WHAT IS NEEDED
Count how many lines of the rows below contain the string "already", treating uppercase and lowercase as different. Reply with the number alone.

INFORMATION GIVEN
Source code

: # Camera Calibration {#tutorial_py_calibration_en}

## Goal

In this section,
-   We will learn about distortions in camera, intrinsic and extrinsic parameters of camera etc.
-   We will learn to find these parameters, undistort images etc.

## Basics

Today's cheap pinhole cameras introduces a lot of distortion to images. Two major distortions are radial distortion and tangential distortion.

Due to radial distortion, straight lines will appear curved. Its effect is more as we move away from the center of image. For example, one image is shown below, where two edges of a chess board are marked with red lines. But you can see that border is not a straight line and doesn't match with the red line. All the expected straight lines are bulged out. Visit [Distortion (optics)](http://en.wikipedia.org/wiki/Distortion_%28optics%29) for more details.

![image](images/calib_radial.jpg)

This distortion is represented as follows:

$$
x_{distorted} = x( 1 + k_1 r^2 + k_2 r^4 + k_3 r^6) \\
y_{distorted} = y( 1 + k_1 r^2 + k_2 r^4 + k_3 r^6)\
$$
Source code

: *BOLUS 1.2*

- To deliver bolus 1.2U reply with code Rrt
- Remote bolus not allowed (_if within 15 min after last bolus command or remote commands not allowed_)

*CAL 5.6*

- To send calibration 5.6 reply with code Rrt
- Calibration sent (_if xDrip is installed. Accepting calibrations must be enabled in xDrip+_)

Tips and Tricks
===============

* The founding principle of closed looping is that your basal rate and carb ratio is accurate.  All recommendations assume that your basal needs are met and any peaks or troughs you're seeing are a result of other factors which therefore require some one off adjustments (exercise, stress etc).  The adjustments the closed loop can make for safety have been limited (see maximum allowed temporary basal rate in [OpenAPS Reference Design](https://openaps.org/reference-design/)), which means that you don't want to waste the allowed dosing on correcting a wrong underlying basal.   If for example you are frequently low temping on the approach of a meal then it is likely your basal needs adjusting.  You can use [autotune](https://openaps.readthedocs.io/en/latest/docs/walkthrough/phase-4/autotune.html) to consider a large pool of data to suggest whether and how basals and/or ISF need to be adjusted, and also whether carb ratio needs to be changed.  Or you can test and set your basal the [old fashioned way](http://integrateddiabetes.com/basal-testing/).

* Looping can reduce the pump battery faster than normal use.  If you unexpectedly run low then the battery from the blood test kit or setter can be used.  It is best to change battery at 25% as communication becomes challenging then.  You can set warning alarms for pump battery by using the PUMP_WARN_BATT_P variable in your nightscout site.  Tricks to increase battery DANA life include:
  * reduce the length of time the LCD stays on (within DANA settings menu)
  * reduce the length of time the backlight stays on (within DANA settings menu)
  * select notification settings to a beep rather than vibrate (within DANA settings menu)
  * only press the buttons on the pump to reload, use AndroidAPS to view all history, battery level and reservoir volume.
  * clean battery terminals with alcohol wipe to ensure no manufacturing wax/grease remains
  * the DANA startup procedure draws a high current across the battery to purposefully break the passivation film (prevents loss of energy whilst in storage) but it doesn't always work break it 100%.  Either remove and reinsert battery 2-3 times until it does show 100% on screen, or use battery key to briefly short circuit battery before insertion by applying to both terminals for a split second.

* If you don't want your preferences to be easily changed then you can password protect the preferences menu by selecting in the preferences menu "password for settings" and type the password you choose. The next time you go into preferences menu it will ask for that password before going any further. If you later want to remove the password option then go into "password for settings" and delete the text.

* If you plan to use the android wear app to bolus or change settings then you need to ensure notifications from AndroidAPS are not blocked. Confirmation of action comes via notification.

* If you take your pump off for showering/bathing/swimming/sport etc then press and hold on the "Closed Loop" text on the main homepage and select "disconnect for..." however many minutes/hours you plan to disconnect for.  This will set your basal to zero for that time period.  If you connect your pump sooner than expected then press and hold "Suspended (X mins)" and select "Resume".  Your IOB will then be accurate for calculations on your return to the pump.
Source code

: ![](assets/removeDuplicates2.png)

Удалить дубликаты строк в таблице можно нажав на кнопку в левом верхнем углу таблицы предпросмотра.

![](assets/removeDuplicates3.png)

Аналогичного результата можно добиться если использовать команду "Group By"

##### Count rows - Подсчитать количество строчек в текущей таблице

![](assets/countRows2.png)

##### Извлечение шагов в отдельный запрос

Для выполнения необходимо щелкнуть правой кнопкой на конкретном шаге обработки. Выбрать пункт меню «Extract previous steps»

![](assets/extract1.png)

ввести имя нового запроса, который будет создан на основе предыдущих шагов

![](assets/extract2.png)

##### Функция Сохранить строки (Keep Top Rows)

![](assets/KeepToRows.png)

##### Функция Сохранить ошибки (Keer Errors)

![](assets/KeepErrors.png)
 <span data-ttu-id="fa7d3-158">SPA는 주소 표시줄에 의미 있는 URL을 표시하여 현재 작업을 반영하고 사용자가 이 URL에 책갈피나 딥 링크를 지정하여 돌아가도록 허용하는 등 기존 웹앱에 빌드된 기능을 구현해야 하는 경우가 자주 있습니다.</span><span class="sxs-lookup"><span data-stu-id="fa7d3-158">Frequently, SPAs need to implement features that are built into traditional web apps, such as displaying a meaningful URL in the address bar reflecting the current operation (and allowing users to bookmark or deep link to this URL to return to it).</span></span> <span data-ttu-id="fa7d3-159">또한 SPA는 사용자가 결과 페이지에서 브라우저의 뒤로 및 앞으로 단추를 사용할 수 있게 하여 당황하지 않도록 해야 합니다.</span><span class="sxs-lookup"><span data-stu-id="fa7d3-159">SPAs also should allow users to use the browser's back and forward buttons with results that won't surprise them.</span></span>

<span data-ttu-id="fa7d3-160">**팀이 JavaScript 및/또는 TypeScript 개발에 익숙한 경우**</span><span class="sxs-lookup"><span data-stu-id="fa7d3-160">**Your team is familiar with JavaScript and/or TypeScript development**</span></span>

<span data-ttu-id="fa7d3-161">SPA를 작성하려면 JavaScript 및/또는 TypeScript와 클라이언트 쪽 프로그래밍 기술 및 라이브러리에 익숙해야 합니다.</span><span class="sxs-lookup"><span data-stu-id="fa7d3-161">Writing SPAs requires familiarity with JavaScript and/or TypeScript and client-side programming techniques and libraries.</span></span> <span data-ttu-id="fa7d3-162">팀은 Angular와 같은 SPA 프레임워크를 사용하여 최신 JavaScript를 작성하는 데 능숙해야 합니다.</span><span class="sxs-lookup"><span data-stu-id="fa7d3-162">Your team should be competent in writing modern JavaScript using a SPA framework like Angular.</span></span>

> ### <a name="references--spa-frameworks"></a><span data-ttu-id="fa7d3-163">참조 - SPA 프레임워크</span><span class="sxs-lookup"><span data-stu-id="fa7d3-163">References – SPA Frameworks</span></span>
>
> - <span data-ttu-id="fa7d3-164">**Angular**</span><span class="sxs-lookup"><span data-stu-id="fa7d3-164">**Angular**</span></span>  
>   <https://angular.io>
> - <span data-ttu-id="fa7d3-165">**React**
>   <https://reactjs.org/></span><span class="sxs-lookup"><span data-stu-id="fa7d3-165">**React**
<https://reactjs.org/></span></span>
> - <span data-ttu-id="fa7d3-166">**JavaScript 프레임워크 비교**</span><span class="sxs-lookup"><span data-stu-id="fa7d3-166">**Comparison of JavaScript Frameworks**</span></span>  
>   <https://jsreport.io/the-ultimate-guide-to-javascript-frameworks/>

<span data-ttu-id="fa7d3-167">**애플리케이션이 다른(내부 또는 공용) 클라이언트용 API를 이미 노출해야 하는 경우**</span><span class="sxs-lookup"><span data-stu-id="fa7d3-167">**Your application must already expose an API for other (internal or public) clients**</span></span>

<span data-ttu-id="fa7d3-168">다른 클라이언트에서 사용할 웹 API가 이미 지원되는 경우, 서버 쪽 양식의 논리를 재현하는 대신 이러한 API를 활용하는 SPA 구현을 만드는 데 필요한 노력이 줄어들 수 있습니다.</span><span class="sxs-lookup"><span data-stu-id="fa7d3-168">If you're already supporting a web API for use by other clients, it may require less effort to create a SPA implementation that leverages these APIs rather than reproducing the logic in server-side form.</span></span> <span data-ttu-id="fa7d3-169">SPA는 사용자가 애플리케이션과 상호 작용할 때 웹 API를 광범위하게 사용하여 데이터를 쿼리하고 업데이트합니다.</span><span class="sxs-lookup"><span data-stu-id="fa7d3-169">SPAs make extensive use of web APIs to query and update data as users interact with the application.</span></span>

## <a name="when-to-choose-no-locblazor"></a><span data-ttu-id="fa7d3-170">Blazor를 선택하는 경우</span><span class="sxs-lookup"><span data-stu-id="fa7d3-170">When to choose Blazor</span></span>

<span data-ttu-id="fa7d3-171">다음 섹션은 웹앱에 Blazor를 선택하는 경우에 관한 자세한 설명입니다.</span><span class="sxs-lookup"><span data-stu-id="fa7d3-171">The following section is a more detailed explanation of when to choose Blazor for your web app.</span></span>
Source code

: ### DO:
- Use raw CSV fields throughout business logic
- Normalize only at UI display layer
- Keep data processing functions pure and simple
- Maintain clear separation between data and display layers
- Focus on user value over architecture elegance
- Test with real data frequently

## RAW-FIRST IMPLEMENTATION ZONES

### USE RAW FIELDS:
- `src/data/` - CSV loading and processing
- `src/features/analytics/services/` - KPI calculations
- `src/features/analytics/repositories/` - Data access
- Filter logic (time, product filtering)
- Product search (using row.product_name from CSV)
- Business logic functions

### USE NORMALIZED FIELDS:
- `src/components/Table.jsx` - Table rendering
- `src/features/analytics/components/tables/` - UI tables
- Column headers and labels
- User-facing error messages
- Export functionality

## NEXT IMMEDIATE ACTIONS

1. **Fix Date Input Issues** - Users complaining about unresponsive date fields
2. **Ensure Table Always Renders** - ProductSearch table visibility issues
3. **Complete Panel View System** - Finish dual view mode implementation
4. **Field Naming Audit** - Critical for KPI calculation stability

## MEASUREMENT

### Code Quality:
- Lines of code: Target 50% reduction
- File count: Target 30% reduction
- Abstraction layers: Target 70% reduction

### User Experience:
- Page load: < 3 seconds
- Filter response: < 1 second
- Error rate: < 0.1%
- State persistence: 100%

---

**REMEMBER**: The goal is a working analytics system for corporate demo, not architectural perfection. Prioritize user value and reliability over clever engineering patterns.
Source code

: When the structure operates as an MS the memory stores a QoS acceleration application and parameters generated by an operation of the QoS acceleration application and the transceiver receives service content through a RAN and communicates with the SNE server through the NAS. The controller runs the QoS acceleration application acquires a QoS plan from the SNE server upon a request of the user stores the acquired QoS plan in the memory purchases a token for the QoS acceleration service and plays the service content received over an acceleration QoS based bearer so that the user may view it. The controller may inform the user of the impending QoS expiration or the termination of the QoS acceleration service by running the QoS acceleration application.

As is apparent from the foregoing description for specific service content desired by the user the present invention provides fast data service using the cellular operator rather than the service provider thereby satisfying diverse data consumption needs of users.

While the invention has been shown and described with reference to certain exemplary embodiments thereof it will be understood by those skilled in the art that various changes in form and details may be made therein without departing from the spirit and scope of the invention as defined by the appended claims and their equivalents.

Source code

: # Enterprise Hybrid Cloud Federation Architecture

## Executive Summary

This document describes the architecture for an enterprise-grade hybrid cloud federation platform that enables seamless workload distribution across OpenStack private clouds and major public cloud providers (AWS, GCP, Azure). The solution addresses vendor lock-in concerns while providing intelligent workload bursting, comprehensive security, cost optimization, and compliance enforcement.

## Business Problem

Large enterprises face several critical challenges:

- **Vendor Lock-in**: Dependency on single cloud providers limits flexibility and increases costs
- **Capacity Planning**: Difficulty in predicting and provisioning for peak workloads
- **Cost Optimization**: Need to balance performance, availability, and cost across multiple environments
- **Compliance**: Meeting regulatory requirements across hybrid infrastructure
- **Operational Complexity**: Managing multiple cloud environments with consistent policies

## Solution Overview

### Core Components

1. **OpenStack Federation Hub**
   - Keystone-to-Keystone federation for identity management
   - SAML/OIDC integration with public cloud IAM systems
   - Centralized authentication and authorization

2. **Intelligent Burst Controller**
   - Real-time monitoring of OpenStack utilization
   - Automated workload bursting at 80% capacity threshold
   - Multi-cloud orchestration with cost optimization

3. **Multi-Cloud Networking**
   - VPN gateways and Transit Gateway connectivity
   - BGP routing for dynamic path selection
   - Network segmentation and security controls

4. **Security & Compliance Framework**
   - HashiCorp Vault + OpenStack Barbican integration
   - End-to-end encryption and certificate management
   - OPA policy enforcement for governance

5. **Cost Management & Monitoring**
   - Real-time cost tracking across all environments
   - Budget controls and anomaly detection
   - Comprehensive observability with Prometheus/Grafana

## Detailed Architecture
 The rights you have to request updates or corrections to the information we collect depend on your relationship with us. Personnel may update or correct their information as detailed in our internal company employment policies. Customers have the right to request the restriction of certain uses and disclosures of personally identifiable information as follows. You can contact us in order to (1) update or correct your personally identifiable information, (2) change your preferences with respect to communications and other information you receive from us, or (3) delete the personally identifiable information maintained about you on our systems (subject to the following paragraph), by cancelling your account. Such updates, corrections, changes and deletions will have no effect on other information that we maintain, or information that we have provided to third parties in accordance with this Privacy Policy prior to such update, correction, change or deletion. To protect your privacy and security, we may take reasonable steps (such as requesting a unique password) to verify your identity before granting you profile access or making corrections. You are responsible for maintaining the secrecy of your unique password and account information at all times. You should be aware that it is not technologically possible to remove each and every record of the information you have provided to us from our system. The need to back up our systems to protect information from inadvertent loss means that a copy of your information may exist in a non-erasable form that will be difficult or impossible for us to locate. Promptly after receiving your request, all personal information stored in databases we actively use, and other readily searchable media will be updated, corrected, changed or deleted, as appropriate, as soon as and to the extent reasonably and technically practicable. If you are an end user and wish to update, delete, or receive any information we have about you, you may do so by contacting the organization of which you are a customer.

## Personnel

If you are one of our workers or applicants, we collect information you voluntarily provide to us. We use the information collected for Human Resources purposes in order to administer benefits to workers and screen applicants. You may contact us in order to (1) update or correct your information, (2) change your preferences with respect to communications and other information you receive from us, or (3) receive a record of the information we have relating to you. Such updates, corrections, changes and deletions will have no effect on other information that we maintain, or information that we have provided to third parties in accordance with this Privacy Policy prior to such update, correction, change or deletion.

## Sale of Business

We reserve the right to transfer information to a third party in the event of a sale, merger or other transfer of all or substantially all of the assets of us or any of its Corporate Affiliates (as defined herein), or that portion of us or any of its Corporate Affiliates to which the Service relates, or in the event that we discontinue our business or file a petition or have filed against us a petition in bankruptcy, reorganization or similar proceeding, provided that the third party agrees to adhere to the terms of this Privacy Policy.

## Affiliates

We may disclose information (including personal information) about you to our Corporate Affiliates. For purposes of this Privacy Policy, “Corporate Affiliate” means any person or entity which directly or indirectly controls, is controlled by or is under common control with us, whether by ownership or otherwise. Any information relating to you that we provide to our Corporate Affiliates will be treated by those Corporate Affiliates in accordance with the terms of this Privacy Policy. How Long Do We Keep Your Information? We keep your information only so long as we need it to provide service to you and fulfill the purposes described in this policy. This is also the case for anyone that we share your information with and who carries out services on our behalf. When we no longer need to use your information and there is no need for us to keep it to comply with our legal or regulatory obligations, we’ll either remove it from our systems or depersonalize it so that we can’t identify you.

RESULT OF THIS EXERCISE
2